Since the start of the pandemic, Pennsylvania landlords have filed more than 280,000 evictions. This court record is what is commonly called an ‘eviction record.’ It doesn’t matter if the landlord drops the case the next day, or if the tenant wins in court. Those court records remain publicly viewable forever. As a result, an eviction record follows a person every time they apply for a new home, making it much more difficult to access safe, stable housing.

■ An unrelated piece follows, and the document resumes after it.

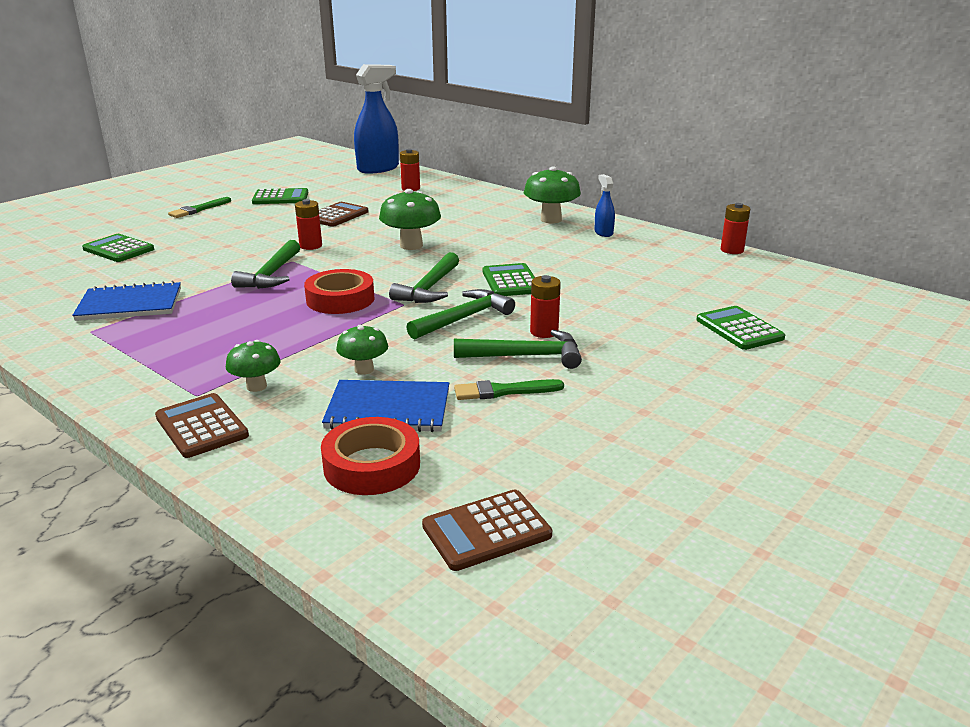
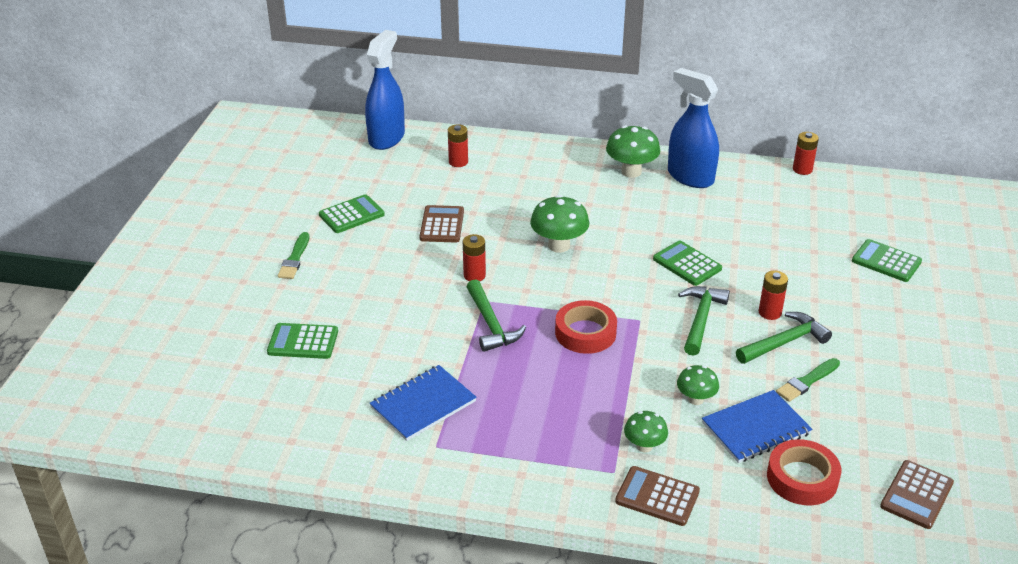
camera: 30 degrees left, 10 degrees up
(429, 288) = (636, 294): green hammer -> none
(603, 233) = (690, 177): blue spray bottle -> blue spray bottle, size x2.16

Advancing Pennsylvania’s Housing Futures: Sealing Eviction Records for Housing Stability and Economic Prosperity, a new report from PolicyLink and Community Legal Services, illuminates the devastating impact of eviction records on PA families. The report also reviews PA’s eviction prevention strategies during the first year of the COVID-19 pandemic and examines federal regulatory and state legislative actions around tenant screening. Read the full report here.
Policy Recommendations
- Advance an ecosystem of responses to a multifaceted problem. This includes modernizing court record-keeping practices, curbing data-scraping, regulating the tenant screening and consumer reporting industry, and requiring fair and objective criteria for tenant screening.
- Improve enforcement of existing protections. This includes strengthening legal frameworks, implementing robust enforcement practices and penalties, creating public education campaigns and stakeholder workshops, and allocating resources for enforcement.
- Create a new framework to seal, expunge, or otherwise shield tenants’ names from unproven, disproven, or outdated eviction records. This includes comprehensive legislative action and balancing transparency and privacy through court rule changes.